Consigne écrite a
Dans les enregistrements ci-dessous, relevez chaque ligne qui contient la chaîne « Neues ».

Extrait choisi
Tout récemment, la revue en ligne Regards sur le Numérique (@RSLNmag), posait la question : « Comment travaillerons-nous demain ? ». Parmi des réponses plus ou moins attendues, on trouve celle du bien connu bloggeur Thierry Crouzet (@crouzet), que je me permets de vous citer un peu en longueur :
« Les musiciens, les écrivains, les peintres, les développeurs de logiciels libres, les parents qui restent à la maison pour s’occuper de la famille, les bénévoles dans une multitude d’associations, les élus municipaux… tous ont un travail, ils n’en cherchent pas. Nous sommes de plus en plus nombreux à nous vouer à des tâches non rémunérées. […] C’est en même temps une envie, née d’un plus haut degré d’éducation et des nouvelles opportunités offertes par le numérique, et une nécessité économique, les machines et les algorithmes prennent nôtre place, les coûts de production tendent vers zéro et les revenus avec.
[…] Sans changements de notre organisation économique, seuls les propriétaires des robots et des algorithmes, et quelques artistes vedettes et fonctionnaires réussiront à gagner leur vie. Tendance déjà manifeste quand vont voit se creuser l’écart entre les pauvres et les riches. Pour nous sortir de cette impasse, nous devons bannir l’usage du mot chômage et instaurer un revenu de base inconditionnel.
Nous serons alors libres de ne pas travailler pour un salaire et coopérerons, créerons et innoverons davantage, motivés par nos désirs profonds et non par les seules contraintes du marché. […] Ce renversement s’imposera comme la conséquence de l’automatisation des processus physiques et cognitifs. Nous n’allons pas vers une société d’oisifs, mais une société de travailleurs indépendants. »
Image : L’université d’été du Revenu de base, organisé par le mouvement français pour un revenu de base (@revenudebasefr), aura lieu du 21 au 23 août 2014 à Coulounieix-Chamiers en Dordogne.

Consigne écrite b
Énumérez toutes les catégories de personnes que l'extrait présente comme ayant un travail sans en chercher un.

Enregistrements du jeu de données
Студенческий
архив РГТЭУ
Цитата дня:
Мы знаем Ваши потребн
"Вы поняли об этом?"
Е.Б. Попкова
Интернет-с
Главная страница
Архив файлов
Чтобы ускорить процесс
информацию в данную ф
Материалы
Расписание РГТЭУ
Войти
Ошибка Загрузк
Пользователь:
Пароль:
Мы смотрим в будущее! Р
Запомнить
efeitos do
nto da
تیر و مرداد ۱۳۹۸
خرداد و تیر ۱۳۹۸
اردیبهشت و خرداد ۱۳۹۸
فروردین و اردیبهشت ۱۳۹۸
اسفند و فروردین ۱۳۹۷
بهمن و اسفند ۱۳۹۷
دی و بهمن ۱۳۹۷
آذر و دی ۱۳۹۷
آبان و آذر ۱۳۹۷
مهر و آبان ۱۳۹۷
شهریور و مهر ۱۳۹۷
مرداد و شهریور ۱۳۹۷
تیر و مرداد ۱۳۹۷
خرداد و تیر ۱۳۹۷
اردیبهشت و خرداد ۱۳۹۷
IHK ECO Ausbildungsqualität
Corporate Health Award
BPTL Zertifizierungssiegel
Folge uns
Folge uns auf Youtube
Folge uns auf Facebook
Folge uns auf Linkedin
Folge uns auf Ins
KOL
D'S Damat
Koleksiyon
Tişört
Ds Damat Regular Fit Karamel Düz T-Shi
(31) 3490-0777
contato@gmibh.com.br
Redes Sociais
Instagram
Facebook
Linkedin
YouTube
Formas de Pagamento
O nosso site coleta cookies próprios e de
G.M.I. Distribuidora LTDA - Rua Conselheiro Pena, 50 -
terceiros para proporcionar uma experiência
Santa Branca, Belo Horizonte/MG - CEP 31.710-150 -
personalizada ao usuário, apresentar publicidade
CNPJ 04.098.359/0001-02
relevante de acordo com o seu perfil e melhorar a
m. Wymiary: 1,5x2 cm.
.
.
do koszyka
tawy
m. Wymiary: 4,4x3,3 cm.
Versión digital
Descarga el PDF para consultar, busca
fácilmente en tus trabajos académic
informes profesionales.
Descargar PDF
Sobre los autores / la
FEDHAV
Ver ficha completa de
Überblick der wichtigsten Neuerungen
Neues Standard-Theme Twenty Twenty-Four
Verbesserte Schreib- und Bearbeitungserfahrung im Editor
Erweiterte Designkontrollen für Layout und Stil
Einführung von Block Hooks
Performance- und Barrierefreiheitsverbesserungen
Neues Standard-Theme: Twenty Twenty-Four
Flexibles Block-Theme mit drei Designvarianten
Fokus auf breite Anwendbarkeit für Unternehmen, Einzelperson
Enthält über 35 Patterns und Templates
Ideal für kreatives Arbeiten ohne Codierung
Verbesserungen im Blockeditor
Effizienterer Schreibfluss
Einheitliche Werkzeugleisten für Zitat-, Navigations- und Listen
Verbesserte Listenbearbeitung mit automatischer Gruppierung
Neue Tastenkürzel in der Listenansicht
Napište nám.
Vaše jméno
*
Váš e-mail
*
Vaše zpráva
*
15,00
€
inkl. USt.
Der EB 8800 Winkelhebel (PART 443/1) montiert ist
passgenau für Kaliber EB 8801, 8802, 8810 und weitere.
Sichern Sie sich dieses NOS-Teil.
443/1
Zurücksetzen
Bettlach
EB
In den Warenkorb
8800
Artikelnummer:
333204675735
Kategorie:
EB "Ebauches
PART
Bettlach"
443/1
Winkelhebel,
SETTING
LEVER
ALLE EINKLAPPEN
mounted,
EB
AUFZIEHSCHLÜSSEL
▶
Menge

Zone de réponse a
Neues Standard-Theme Twenty Twenty-Four
Neues Standard-Theme: Twenty Twenty-Four

Zone de réponse b
- Les musiciens
- Les écrivains
- Les peintres
- Les développeurs de logiciels libres
- Les parents qui restent à la maison pour s'occuper de la famille
- Les bénévoles dans une multitude d'associations
- Les élus municipaux